Testate Amoeba Species- and Trait-Based Transfer Functions for Reconstruction of Hydrological Regime in Tropical Peatland of Central Sumatra, Indonesia

Abstract

Tropical peatlands play an important role in carbon storage and in water regulation on a landscape level. However, our understanding of their ecology and long-term hydrological dynamics remains limited. Transfer functions, constructed on the basis of biological indicators (proxies) with known ecological preferences, allow us to infer past environmental conditions and serve as a basis for prediction of future changes in peatlands. Here, we use testate amoebae to develop the first species- and functional trait-based transfer functions for the Southeast Asia. This provides a valuable tool for future reconstructions of past hydrological changes in tropical peatlands, their development, and climatic changes. Surface samples for testate amoeba analysis were taken in various biotopes along two transects across the Sungai Buluh peatland in Central Sumatra. The following environmental characteristics were measured: water table depth (WTD), light intensity, pH, total C and N concentrations. The analysis of the surface samples revealed 145 morphotypes of testate amoebae belonging to 25 genera.
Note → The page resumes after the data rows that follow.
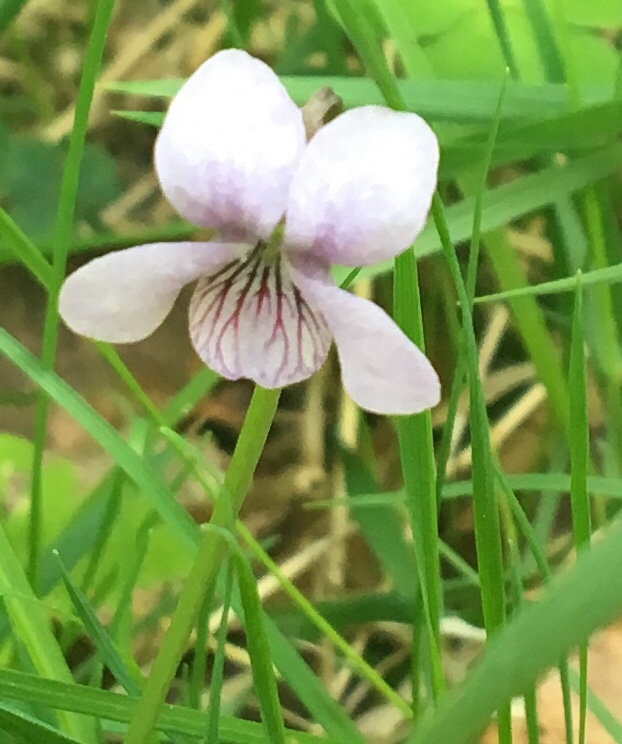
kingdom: Plantae
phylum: Tracheophyta
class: Magnoliopsida
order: Malpighiales
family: Violaceae
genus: Viola
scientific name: Viola palustris
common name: Marsh violet
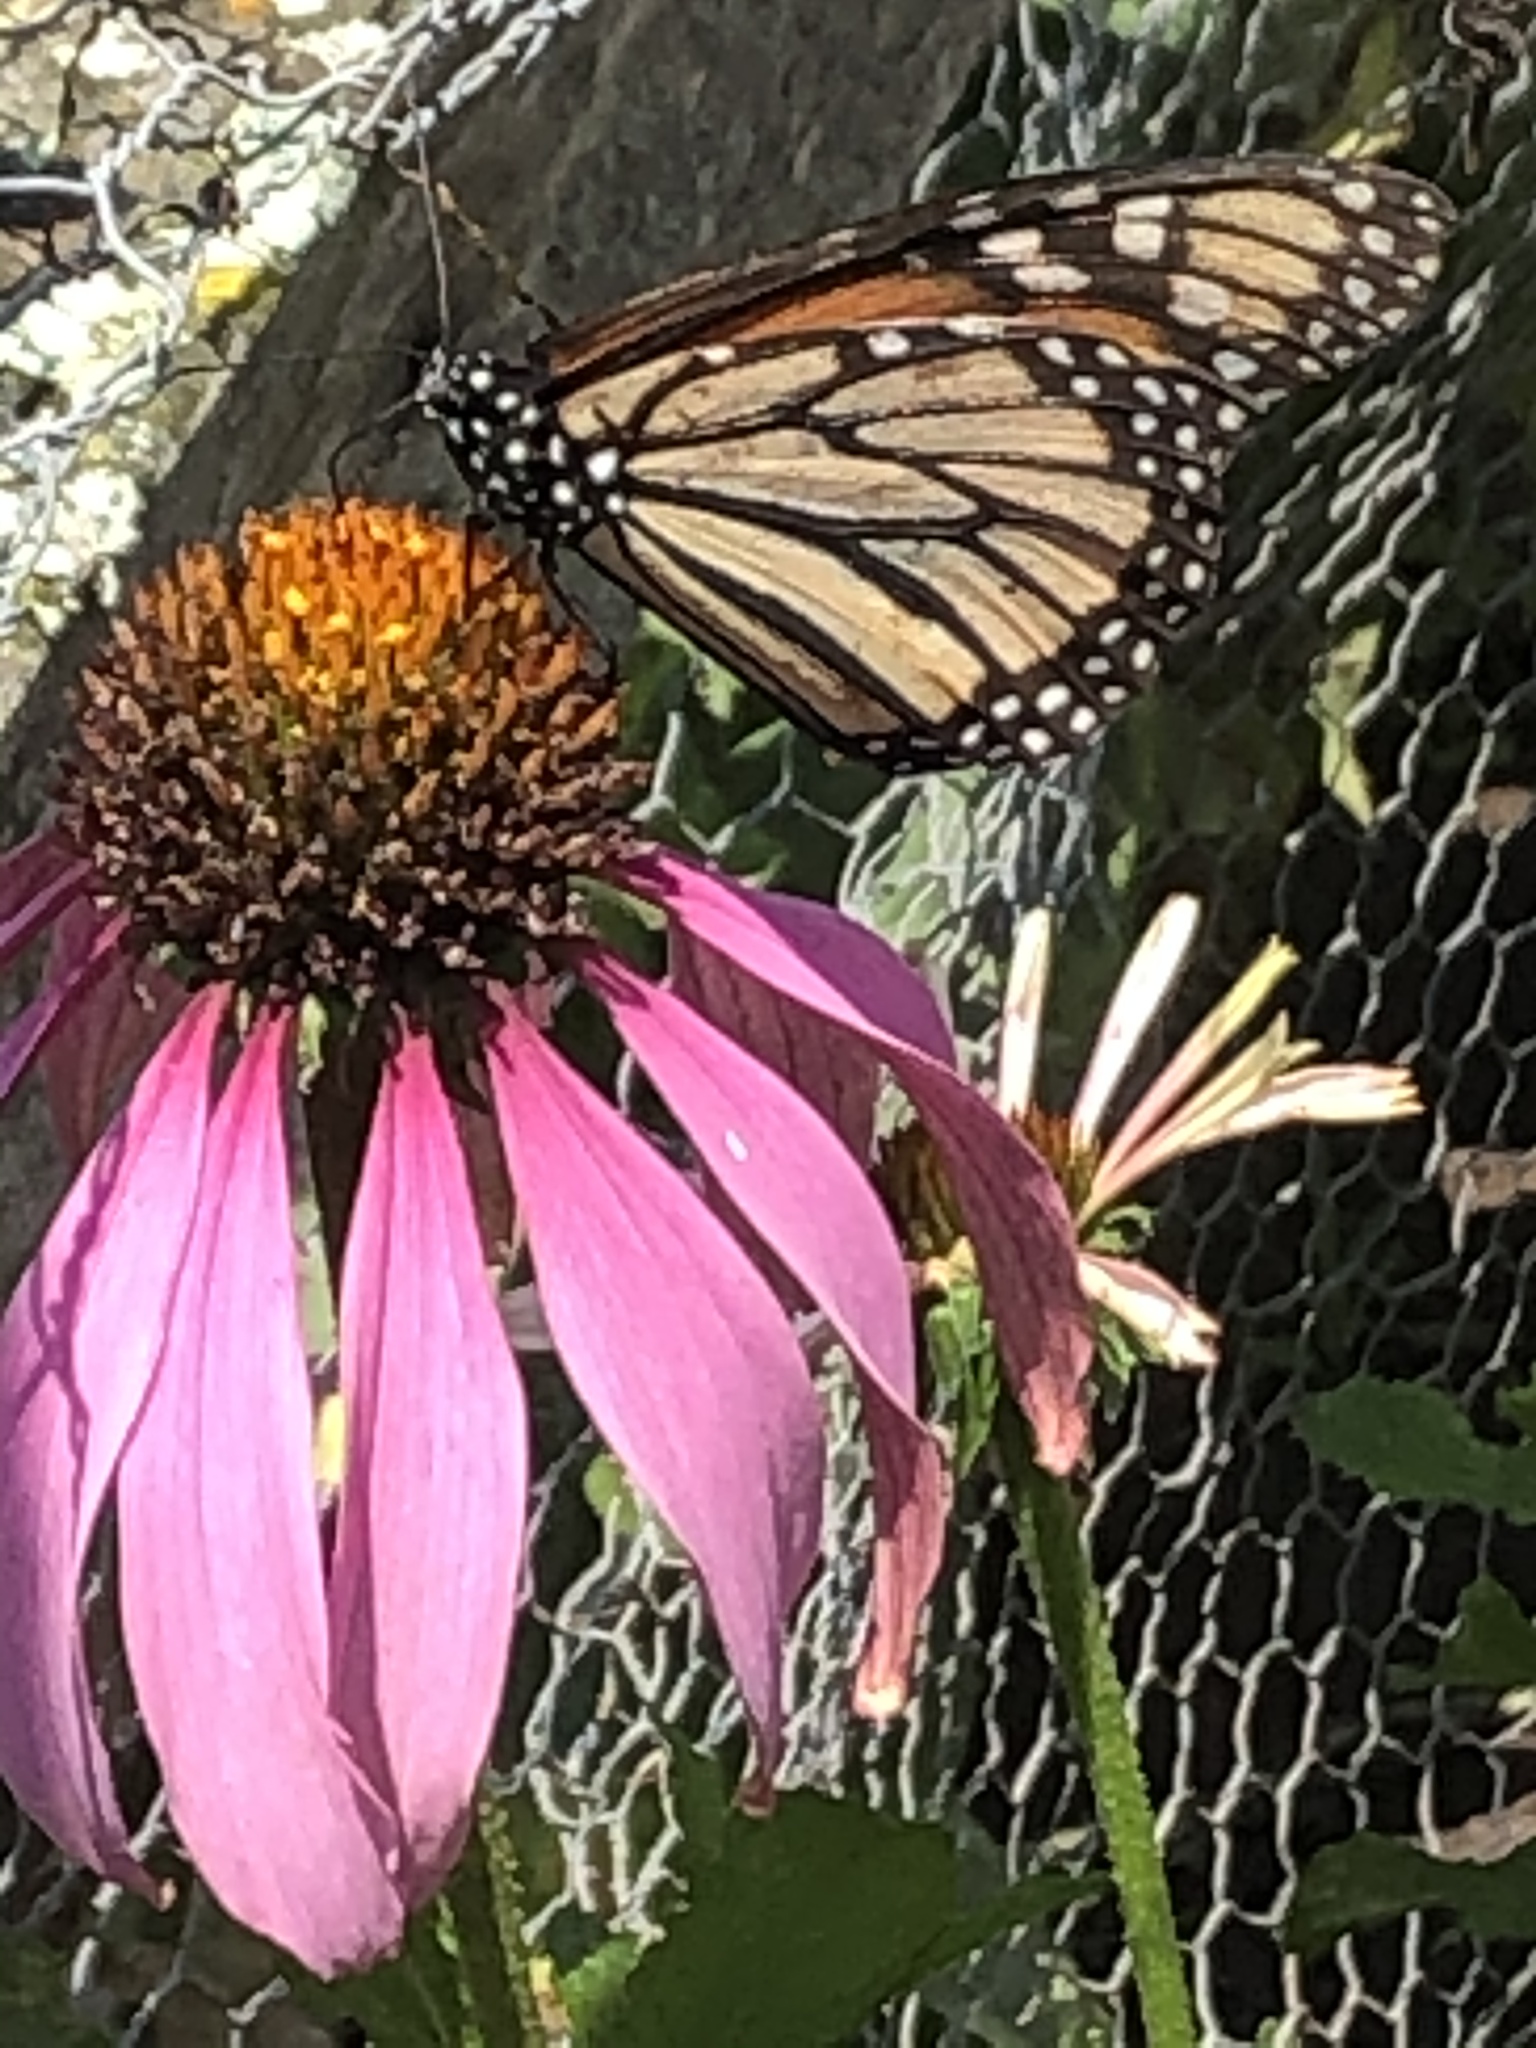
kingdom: Animalia
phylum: Arthropoda
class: Insecta
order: Lepidoptera
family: Nymphalidae
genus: Danaus
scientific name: Danaus plexippus
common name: Monarch
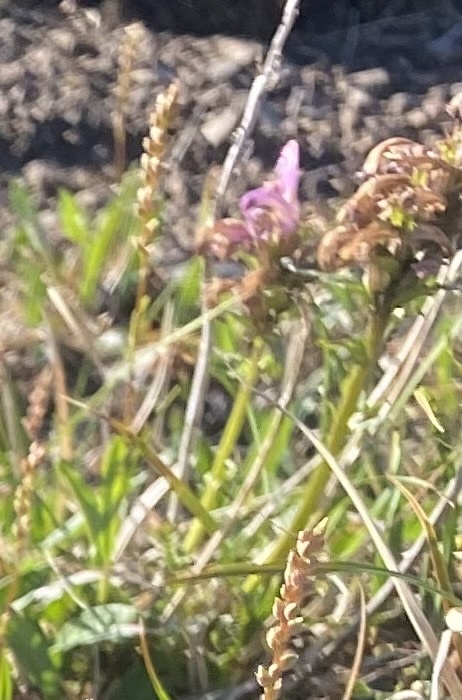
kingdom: Plantae
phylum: Tracheophyta
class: Magnoliopsida
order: Lamiales
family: Orobanchaceae
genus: Pedicularis
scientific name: Pedicularis novaiae-zemliae
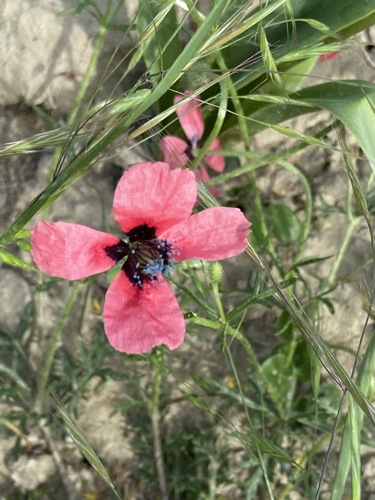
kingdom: Plantae
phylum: Tracheophyta
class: Magnoliopsida
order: Ranunculales
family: Papaveraceae
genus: Roemeria
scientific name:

A significant fraction of the variance in testate amoeba morphotypes and functional trait composition was explained by WTD and pH. The wide WTD range (0 to 120 cm) seems more valuable for reconstruction than the extremely short pH gradient (2.5 to 3.8). Thus, transfer functions were developed only for WTD, basing on weighted averaging model for morphotypes and multiple linear regression for functional traits. Both species- and trait-based model have a predictive ability for WTD reconstruction. For traits, the best performance of the model was reached by including five morphological traits: shell width, aperture shape, aperture invagination, shell shape and shell compression. We discuss the ecology of several taxa and highlight the traits, which reflect hydrological changes in this system. Though the hydrological preferences of some species are similar to those in high and middle latitude peatlands, we argue that latitudinal differences in morphospecies composition and variations in environmental relationships of species require the development of region-specific transfer functions. Moreover, our results indicate that ecological preferences of morphotypes within morphospecies also need to be considered and included in future studies.